Ali should have quit while he was ahead. Now may be a good time for investors to quit while they’re ahead too. Otherwise, they could be setting themselves up for something ugly…
Achieving the Impossible
Bill Miller knew he was smarter than the stock market. He knew this not because he believed it was so. He knew he was smarter than the stock market because he had the track record – data – to prove it.
As fund manager of the Legg Mason Value Trust fund, Miller outsmarted the stock market for 15 consecutive years. From 1991 to 2005, Miller beat the stock market every year. No other fund manager we know of matched this near impossible achievement.
Was it innate intelligence? Was it luck? Did he guess the correct coin flip 15 times in a row?
Most likely it was a combination of hard work, shrewd acumen, an attuned gut, and dumb luck. Indeed, Miller could do no wrong.
On New Year’s Day 2006, Miller should’ve hung it up. He had nothing to prove. He should’ve quit while he was ahead, and taken to wood whittling or restoring old cars.
Like an aging fight champ, Miller had lost his edge. He just didn’t know it yet. The market had changed. He hadn’t. In short, he’d become a disaster waiting to happen.
How to Blow $12.2 Billion in No Time Flat
When the stock market peaked out in mid-2007, in the early days leading up to the 2008-09 crash, Miller knew exactly what to do. Like now, it was unclear in the fall of 2007 if the moderate decline that had occurred was merely the market coiling for the next spring upward or if it was rolling over for a more advanced decline.

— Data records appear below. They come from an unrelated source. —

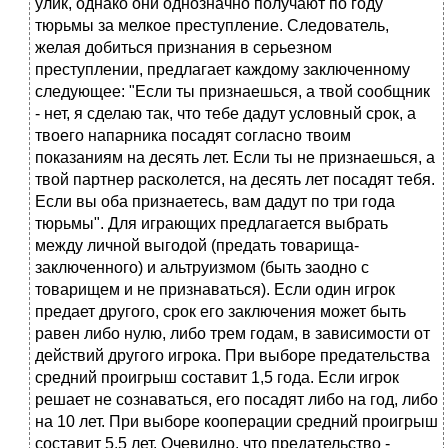
улик, однако они однозначно получают по году
тюрьмы за мелкое преступление. Следователь,
желая добиться признания в серьезном
преступлении, предлагает каждому заключенному
следующее: "Если ты признаешься, а твой сообщник
- нет, я сделаю так, что тебе дадут условный срок, а
твоего напарника посадят согласно твоим
показаниям на десять лет. Если ты не признаешься, а
твой партнер расколется, на десять лет посадят тебя.
Если вы оба признаетесь, вам дадут по три года
тюрьмы". Для играющих предлагается выбрать
между личной выгодой (предать товарища-
заключенного) и альтруизмом (быть заодно с
товарищем и не признаваться). Если один игрок
предает другого, срок его заключения может быть
равен либо нулю, либо трем годам, в зависимости от
действий другого игрока. При выборе предательства
средний проигрыш составит 1,5 года. Если игрок
решает не сознаваться, его посадят либо на год, либо
на 10 лет. При выборе кооперации средний проигрыш
составит 5,5 лет. Очевидно, что предательство -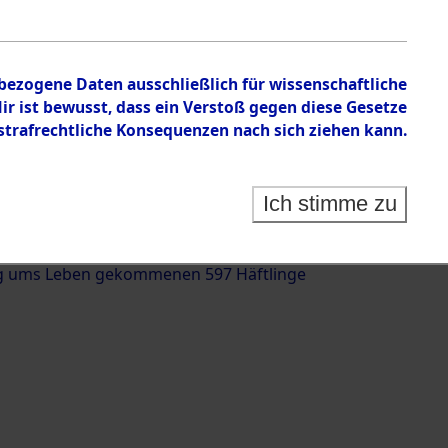
nbezogene Daten ausschließlich für wissenschaftliche
 ist bewusst, dass ein Verstoß gegen diese Gesetze
rafrechtliche Konsequenzen nach sich ziehen kann.
g und Identifizierung der auf dem Todesmarsch
trationslager Flossenbürg bis zur Befreiung in
Ich stimme zu
(Landkreis Roding, Oberpfalz) auf der Strecke
iebersried und Pösing (11 km) ermordeten oder
g ums Leben gekommenen 597 Häftlinge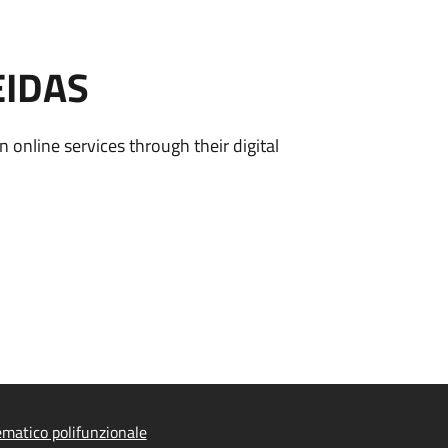
EIDAS
n online services through their digital
ematico polifunzionale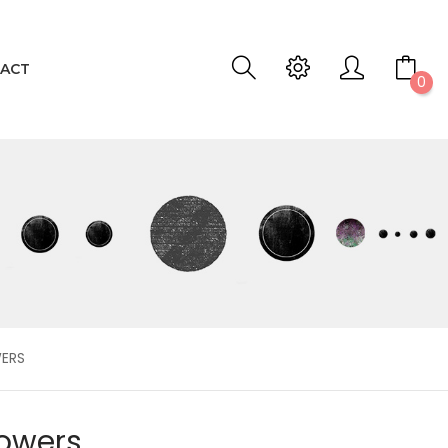
ACT
0
WERS
lowers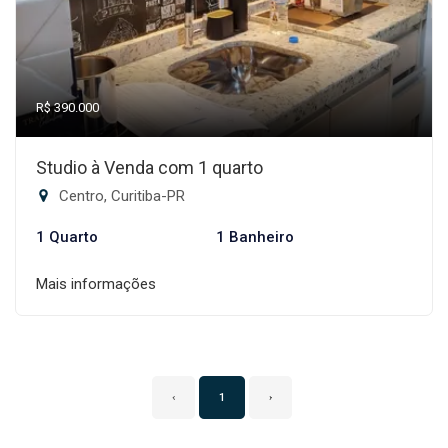
R$ 390.000
Studio à Venda com 1 quarto
Centro, Curitiba-PR
1 Quarto
1 Banheiro
Mais informações
‹
1
›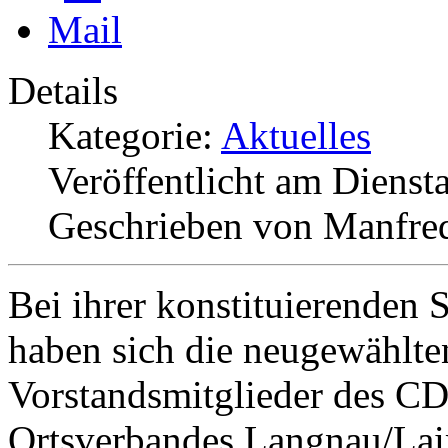
Details
Kategorie:
Aktuelles
Veröffentlicht am Diensta
Geschrieben von Manfre
Bei ihrer konstituierenden 
haben sich die neugewählte
Vorstandsmitglieder des C
Ortsverbandes Langnau/La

Miller held his licked finger up to the air and felt an amiable warm breeze blowing across the land. So, like what he’d always done, he seized the moment, and began Martingale betting the market. What we mean is he was buying the dip with ever increasing bets. Business Insider, in a December 10, 2008 article titled, The Fall of Bill Miller, offered the gory particulars:
“Mr. Miller was in his element a year ago when troubles in the housing market began infecting financial markets. Working from his well-worn playbook, he snapped up American International Group Inc., Wachovia Corp., Bear Stearns Cos. and Freddie Mac. As the shares continued to fall, he argued that investors were overreacting. He kept buying.
“What he saw as an opportunity turned into the biggest market crash since the Great Depression. Many Value Trust holdings were more or less wiped out. After 15 years of placing savvy bets against the herd, Mr. Miller had been trampled by it…”
Between late-2007 and late-2008 the Legg Mason Value Trust fund collapsed nearly 60 percent, wiping out the gains that had been accrued in the funds lengthy market beating win streak. Fund assets under management collapsed from $16.5 billion to $4.3 billion.
There are many fun and interesting ways to blow $12.2 billion in no time flat. Some people buy professional sports teams. Others buy expensive hotels and private tropical islands with outdoor air conditioning. Some build indoor ski resorts in the desert. Others start businesses that consume massive amounts of capital producing electric cars. Some even get mixed up with questionable women with names like Stormy Daniels.
Miller, no doubt, was lacking in creativity. For Miller did none of these things. He merely flushed $12.2 billion – which represented the hard work, hopes and dreams of countless fund investors – down the toilet. What a waste.
“Every decision to buy anything has been wrong,” said Miller following his disastrous performance.
There are dips to buy and dips not to buy. The stock market dip that occurred between mid-2007 and mid-2008 was a dip not to buy. Most likely the next stock market dip will be a dip not to buy too.